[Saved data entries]
==================================================

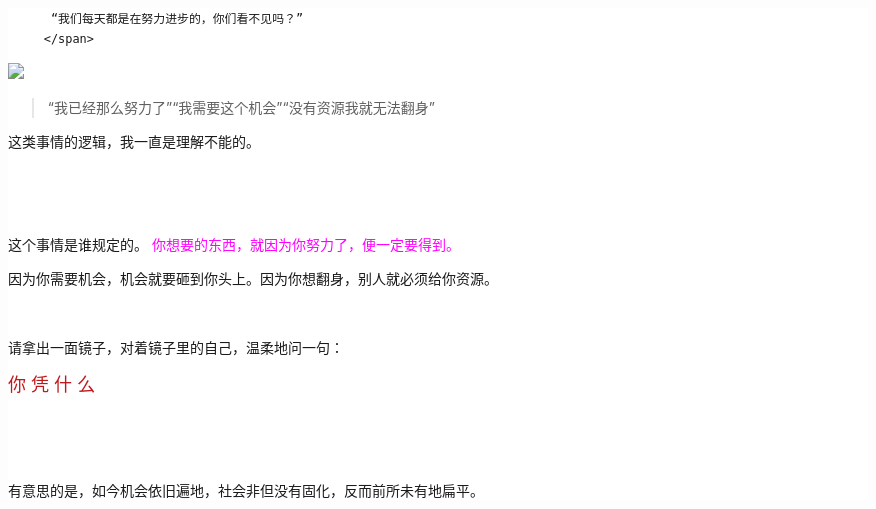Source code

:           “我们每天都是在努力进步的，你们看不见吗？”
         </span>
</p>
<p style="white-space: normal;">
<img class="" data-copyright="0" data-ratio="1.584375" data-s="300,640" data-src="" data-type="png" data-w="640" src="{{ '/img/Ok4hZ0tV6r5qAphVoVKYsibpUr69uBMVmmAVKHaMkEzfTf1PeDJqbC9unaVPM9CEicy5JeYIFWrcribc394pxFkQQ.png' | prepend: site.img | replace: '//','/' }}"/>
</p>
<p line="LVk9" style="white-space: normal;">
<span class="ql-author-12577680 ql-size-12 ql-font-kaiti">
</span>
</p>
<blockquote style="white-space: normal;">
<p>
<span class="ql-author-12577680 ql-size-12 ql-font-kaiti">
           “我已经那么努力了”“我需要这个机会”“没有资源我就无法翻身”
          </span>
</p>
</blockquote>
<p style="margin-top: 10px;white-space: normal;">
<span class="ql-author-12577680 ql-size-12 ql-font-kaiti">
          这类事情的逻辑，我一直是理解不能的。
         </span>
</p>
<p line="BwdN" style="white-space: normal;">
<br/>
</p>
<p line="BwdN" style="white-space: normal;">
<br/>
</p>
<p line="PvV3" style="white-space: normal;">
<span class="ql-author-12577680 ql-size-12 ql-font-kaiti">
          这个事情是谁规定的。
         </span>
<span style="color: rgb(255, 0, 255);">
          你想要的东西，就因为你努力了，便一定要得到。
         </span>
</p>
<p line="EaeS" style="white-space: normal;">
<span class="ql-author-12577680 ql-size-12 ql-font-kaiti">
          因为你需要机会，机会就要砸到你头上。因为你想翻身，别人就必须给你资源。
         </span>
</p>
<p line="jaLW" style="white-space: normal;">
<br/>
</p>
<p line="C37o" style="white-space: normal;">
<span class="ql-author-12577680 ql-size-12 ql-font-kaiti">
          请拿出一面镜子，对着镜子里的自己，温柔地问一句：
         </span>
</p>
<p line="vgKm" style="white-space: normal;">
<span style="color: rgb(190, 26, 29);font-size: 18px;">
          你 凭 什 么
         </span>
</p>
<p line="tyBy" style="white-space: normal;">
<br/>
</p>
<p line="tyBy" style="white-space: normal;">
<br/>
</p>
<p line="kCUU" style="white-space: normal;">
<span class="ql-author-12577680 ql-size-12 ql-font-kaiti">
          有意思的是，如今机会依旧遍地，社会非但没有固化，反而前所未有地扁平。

==================================================

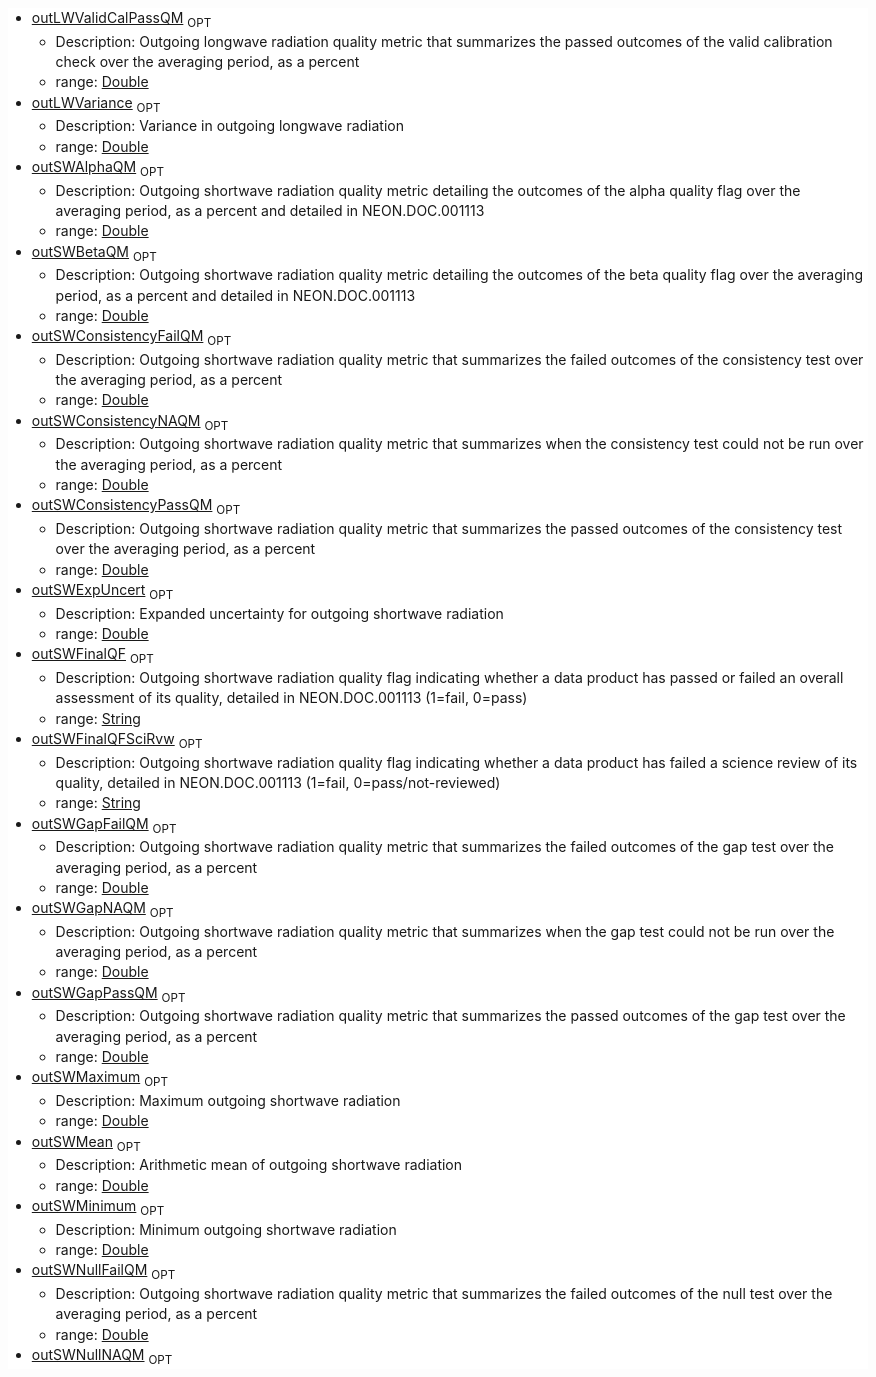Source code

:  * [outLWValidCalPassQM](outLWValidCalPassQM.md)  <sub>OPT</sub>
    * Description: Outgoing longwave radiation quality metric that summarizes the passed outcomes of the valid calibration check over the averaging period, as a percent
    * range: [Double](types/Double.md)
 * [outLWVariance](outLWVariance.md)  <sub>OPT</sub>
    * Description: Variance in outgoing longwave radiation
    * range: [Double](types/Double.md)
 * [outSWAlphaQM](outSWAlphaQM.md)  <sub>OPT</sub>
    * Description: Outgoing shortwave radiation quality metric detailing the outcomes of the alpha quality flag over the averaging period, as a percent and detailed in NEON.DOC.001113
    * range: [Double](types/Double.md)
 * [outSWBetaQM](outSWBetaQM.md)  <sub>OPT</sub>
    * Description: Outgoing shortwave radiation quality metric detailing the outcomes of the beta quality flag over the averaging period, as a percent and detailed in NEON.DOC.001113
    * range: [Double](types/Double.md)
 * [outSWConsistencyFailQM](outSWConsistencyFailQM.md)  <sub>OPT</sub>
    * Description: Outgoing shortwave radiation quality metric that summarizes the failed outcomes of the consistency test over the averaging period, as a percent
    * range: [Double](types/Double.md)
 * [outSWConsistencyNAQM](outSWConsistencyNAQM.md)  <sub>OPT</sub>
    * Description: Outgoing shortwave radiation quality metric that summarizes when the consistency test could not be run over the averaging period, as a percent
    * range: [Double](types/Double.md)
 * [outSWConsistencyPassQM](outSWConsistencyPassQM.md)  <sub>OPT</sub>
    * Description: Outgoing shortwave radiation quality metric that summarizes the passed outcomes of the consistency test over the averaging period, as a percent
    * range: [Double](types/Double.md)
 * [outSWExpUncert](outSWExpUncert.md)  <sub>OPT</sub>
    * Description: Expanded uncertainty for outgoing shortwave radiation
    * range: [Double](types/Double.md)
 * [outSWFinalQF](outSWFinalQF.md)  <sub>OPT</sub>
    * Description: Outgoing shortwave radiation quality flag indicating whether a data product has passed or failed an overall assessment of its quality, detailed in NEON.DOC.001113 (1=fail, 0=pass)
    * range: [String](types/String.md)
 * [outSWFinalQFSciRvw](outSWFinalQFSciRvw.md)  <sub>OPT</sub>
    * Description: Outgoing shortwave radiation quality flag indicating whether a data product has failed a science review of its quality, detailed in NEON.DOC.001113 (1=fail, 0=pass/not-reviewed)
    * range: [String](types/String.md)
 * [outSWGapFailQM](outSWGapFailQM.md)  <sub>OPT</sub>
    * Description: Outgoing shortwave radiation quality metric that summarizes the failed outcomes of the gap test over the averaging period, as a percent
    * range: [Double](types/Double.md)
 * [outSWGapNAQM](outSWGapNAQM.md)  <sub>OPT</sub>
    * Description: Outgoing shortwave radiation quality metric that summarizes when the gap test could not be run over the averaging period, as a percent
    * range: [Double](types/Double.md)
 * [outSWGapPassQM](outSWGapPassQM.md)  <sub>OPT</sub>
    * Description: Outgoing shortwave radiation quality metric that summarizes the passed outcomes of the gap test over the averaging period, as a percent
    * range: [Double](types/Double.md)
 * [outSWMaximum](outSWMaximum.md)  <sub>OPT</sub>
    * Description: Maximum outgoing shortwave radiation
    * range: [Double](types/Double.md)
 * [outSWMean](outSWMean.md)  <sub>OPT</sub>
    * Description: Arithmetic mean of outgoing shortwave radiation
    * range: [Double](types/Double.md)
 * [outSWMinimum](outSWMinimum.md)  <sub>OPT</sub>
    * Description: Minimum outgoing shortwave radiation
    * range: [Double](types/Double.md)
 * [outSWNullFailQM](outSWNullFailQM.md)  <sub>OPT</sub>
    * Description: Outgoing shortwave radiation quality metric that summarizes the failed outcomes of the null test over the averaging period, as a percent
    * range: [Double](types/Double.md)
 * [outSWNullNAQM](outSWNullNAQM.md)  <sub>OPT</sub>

==================================================

◆ **About this task**
How many of the lines above include the string "longwave"? Give only the number.

◆ **Written response**
2